TASK PROMPT: Pictures aside, each entry has to be returned exactly as it stands.

[[ PROVIDED RECORDS, beginning ]]

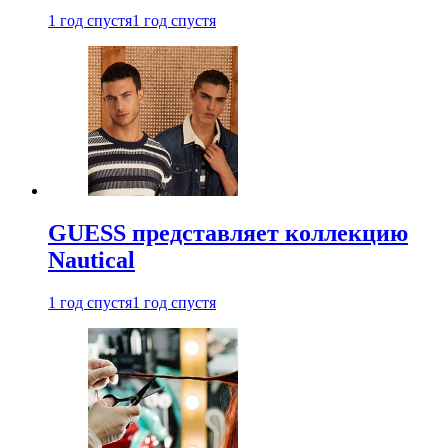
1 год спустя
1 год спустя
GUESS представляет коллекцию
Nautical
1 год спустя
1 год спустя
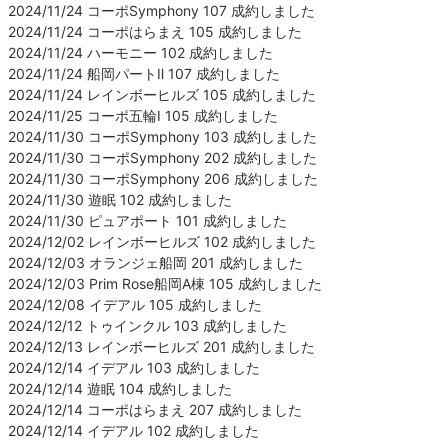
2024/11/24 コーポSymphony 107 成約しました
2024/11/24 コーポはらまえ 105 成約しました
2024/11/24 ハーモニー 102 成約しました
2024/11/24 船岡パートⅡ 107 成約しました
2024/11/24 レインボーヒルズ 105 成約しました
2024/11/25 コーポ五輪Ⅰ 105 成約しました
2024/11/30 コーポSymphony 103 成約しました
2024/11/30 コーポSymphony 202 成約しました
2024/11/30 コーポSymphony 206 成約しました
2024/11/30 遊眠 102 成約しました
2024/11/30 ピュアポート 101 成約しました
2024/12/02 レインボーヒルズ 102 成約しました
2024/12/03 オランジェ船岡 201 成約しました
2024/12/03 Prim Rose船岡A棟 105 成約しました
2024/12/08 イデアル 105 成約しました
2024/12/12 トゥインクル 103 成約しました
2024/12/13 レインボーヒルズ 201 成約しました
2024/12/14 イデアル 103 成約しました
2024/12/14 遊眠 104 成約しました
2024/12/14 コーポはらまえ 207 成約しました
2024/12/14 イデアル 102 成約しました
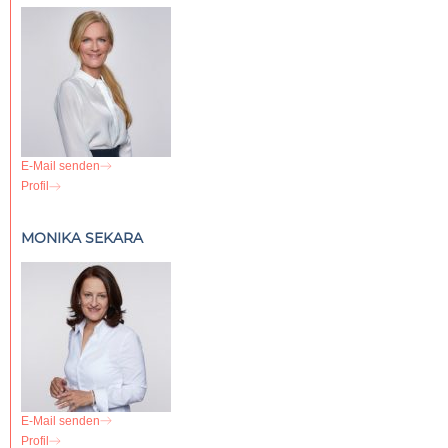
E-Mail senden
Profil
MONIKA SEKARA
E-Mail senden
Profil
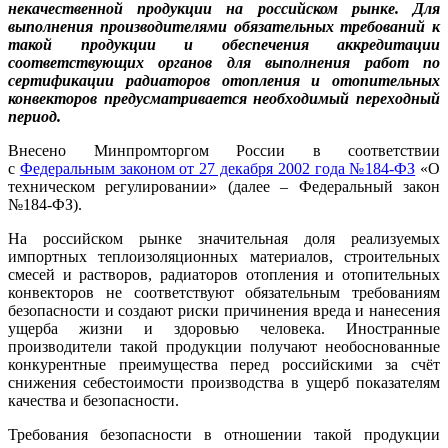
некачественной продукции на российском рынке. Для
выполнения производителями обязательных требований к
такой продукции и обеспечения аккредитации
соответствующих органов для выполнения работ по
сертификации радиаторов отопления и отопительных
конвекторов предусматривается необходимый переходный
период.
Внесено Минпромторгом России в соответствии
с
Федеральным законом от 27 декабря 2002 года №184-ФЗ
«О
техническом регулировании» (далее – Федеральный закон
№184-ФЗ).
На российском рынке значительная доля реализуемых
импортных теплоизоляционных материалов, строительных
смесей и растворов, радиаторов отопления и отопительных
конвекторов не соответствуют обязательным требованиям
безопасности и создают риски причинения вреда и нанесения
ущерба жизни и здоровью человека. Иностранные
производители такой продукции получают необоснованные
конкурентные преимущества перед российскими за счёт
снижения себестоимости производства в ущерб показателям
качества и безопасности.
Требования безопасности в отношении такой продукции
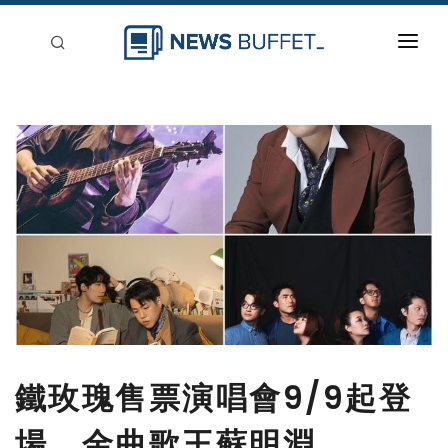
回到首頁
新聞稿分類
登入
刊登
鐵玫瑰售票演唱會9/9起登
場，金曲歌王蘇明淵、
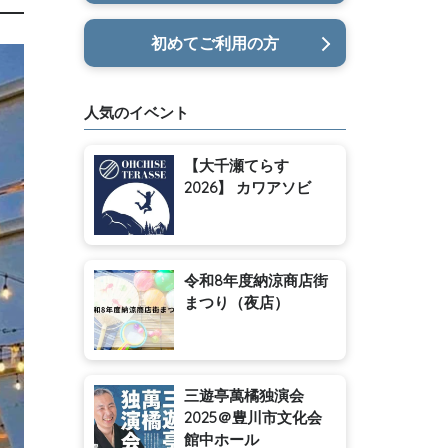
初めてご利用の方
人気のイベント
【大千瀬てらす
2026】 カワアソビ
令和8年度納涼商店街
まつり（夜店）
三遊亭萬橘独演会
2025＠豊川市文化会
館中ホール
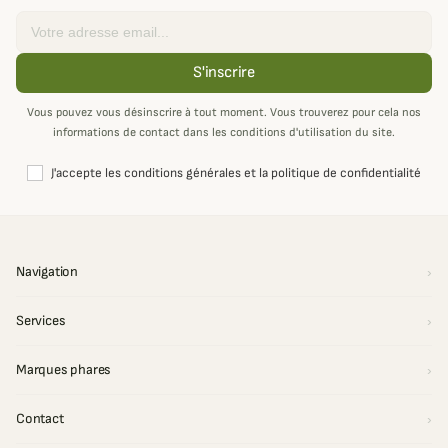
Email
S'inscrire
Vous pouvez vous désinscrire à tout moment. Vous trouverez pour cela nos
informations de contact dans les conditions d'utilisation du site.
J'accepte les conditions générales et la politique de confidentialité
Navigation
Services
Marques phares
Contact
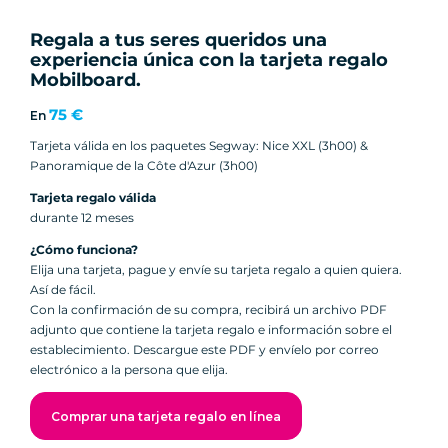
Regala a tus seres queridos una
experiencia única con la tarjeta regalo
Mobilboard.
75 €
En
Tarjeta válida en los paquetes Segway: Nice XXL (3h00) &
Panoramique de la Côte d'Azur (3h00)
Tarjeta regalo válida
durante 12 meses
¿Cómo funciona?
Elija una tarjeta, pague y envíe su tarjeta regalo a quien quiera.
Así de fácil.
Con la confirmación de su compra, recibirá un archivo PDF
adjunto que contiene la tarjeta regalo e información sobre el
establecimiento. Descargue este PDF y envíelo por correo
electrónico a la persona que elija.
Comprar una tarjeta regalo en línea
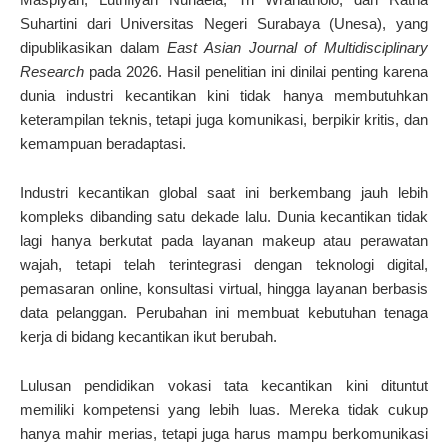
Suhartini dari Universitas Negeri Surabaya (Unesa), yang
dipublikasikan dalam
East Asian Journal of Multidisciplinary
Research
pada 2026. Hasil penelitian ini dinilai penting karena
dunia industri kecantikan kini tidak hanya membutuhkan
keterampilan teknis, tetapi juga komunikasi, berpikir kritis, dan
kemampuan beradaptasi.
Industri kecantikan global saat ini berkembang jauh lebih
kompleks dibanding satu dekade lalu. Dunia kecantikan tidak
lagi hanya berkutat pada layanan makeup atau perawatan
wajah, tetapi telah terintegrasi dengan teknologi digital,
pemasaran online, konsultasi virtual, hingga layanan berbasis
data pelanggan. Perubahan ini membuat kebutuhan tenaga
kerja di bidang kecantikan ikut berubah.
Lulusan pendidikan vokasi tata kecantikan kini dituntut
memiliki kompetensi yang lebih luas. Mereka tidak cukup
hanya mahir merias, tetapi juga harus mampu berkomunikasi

[[ PROVIDED RECORDS, end ]]

TASK OUTPUT:
1 год спустя
1 год спустя
GUESS представляет коллекцию
Nautical
1 год спустя
1 год спустя
2024/11/24 コーポSymphony 107 成約しました
2024/11/24 コーポはらまえ 105 成約しました
2024/11/24 ハーモニー 102 成約しました
2024/11/24 船岡パートⅡ 107 成約しました
2024/11/24 レインボーヒルズ 105 成約しました
2024/11/25 コーポ五輪Ⅰ 105 成約しました
2024/11/30 コーポSymphony 103 成約しました
2024/11/30 コーポSymphony 202 成約しました
2024/11/30 コーポSymphony 206 成約しました
2024/11/30 遊眠 102 成約しました
2024/11/30 ピュアポート 101 成約しました
2024/12/02 レインボーヒルズ 102 成約しました
2024/12/03 オランジェ船岡 201 成約しました
2024/12/03 Prim Rose船岡A棟 105 成約しました
2024/12/08 イデアル 105 成約しました
2024/12/12 トゥインクル 103 成約しました
2024/12/13 レインボーヒルズ 201 成約しました
2024/12/14 イデアル 103 成約しました
2024/12/14 遊眠 104 成約しました
2024/12/14 コーポはらまえ 207 成約しました
2024/12/14 イデアル 102 成約しました
E-Mail senden
Profil
MONIKA SEKARA
E-Mail senden
Profil
некачественной продукции на российском рынке. Для
выполнения производителями обязательных требований к
такой продукции и обеспечения аккредитации
соответствующих органов для выполнения работ по
сертификации радиаторов отопления и отопительных
конвекторов предусматривается необходимый переходный
период.
Внесено Минпромторгом России в соответствии
с
Федеральным законом от 27 декабря 2002 года №184-ФЗ
«О
техническом регулировании» (далее – Федеральный закон
№184-ФЗ).
На российском рынке значительная доля реализуемых
импортных теплоизоляционных материалов, строительных
смесей и растворов, радиаторов отопления и отопительных
конвекторов не соответствуют обязательным требованиям
безопасности и создают риски причинения вреда и нанесения
ущерба жизни и здоровью человека. Иностранные
производители такой продукции получают необоснованные
конкурентные преимущества перед российскими за счёт
снижения себестоимости производства в ущерб показателям
качества и безопасности.
Требования безопасности в отношении такой продукции
回到首頁
新聞稿分類
登入
刊登
鐵玫瑰售票演唱會9/9起登
場，金曲歌王蘇明淵、
初めてご利用の方
人気のイベント
【大千瀬てらす
2026】 カワアソビ
令和8年度納涼商店街
まつり（夜店）
三遊亭萬橘独演会
2025＠豊川市文化会
館中ホール
Email
S'inscrire
Vous pouvez vous désinscrire à tout moment. Vous trouverez pour cela nos
informations de contact dans les conditions d'utilisation du site.
J'accepte les conditions générales et la politique de confidentialité
Navigation
Services
Marques phares
Contact
Regala a tus seres queridos una
experiencia única con la tarjeta regalo
Mobilboard.
75 €
En
Tarjeta válida en los paquetes Segway: Nice XXL (3h00) &
Panoramique de la Côte d'Azur (3h00)
Tarjeta regalo válida
durante 12 meses
¿Cómo funciona?
Elija una tarjeta, pague y envíe su tarjeta regalo a quien quiera.
Así de fácil.
Con la confirmación de su compra, recibirá un archivo PDF
adjunto que contiene la tarjeta regalo e información sobre el
establecimiento. Descargue este PDF y envíelo por correo
electrónico a la persona que elija.
Comprar una tarjeta regalo en línea
Suhartini dari Universitas Negeri Surabaya (Unesa), yang
dipublikasikan dalam
East Asian Journal of Multidisciplinary
Research
pada 2026. Hasil penelitian ini dinilai penting karena
dunia industri kecantikan kini tidak hanya membutuhkan
keterampilan teknis, tetapi juga komunikasi, berpikir kritis, dan
kemampuan beradaptasi.
Industri kecantikan global saat ini berkembang jauh lebih
kompleks dibanding satu dekade lalu. Dunia kecantikan tidak
lagi hanya berkutat pada layanan makeup atau perawatan
wajah, tetapi telah terintegrasi dengan teknologi digital,
pemasaran online, konsultasi virtual, hingga layanan berbasis
data pelanggan. Perubahan ini membuat kebutuhan tenaga
kerja di bidang kecantikan ikut berubah.
Lulusan pendidikan vokasi tata kecantikan kini dituntut
memiliki kompetensi yang lebih luas. Mereka tidak cukup
hanya mahir merias, tetapi juga harus mampu berkomunikasi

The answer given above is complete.